Michael runs courses during the year so if you are interested in attending one just check out his website. 

There will be some more interesting workshops coming up for our Simple Living Toowoomba group and if you would like to be notified of them just fill out the contact form on the website. Racheal has recently written a very interesting post there about Palagonite: The unusual local mineral for conditioning soil so check it out.  

Have a great week everyone!



  1. Chel, you're quite right, I was having a good chuckle at your sheep story. :) Two fantastic workshops you attended, thanks for sharing the recipe for the salt scrub. I've often wondered how to make it, but will have a go now. It's fantastic stuff for getting sheep farmer's hands clean! ;)

  2. Nanna Chel,
    They look like interesting workshops. I haven't been able to attend as my health has been rubbish this month. Hopefully next month I can catch up with a few Simple living workshops. Racheal's workshop seemed interesting too.

    1. Sorry to hear you have been unwell, Shiralee. Hopefully you will get to the next one.

  3. I'm picturing you running away from that sheep back through the gate. I think my heart would have been pounding.
    The permaculture workshop sounds great.
    I use Rosehip oil on my skin which keeps it lovely and soft especially during winter. Exfoliating with the salt scrub would be a great addition. Thanks for sharing.. I also find coconut oil is wonderful for treating mouth ulcers.
    That permaculture workshop sounds amazing and the 12 principles of permaculture would be handy to have printed and in sight.

    1. Kylie, I think the kids thought it was so funny that I got a fright. Ha ha!

  4. The workshops sound wonderful and interesting. I love making body products. I don't do it enough. Those lambs...sweet!!!

    1. Yes, the lambs were very sweet, Chrissy. Next time I might take a photo of them from the other side of the fence.

  5. Sounds like you had a great time, and learned a great deal. I tried making a new moisturizer, out of coconut oil too. Recipe here.

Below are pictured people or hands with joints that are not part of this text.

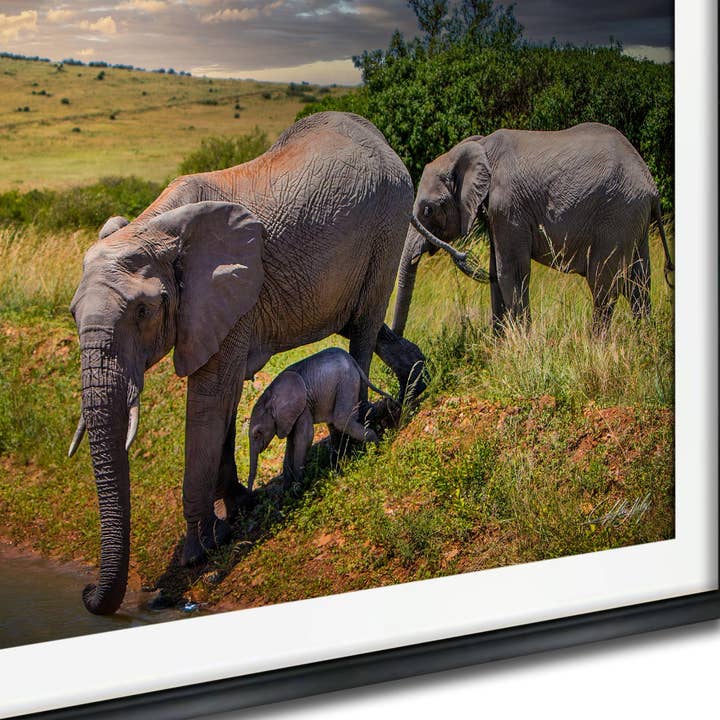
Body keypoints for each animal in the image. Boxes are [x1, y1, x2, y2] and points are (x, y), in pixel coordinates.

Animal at [246, 347, 395, 492]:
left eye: (257, 434)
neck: (269, 395)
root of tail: (352, 360)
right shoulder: (289, 416)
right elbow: (291, 443)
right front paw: (287, 490)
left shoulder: (303, 406)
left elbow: (304, 438)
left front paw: (298, 489)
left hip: (346, 381)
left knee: (341, 420)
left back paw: (376, 447)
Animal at [392, 122, 674, 336]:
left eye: (428, 210)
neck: (480, 147)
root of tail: (651, 186)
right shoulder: (497, 213)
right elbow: (497, 273)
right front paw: (499, 349)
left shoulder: (508, 207)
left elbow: (510, 272)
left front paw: (522, 345)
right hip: (634, 221)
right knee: (639, 283)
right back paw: (643, 340)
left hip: (617, 214)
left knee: (605, 283)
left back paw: (597, 344)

    I found it really slick to use at first, and shiny! But after about a week of using it, I tried going back to regular sorbolene cream. But it felt like I was rubbing a plastic mask over my skin. I never knew that's what cream felt like, until I tried using a natural oil as a moisturiser.

    Do you find you have to adjust to the new coconut oil, based moisturiser?

    1. Chris, Racheal said to use an amount about the size of a 5c and to work it into your skin. I have only used it once so can't tell what it will be like long term. I normally use sorbolene cream too.

    2. Chris I just looked at the ingredients for Racheal's facial moisturiser and it was just 25 drops essential oil and 1T fractionated coconut oil. She uses doTerra essential oils.

  6. Haha Chel your sheep story made me laugh. :) I had a similar experience, but with a cow (or a bull , I didn't care to find out).
    Lambs are so cute though.

  7. You've certainly been busy! Love the sheep story.

  8. Sounds like a lot of fun Nanna Chel. I had a chuckle at your little sheep encounter.

    Goes to show all mummies are protective of their young, just like us humans. They want to keep them safe.

    Glad to hear you learned a lot at the permaculture course. I hope you put it all into practice and share here on your know I would love that, right?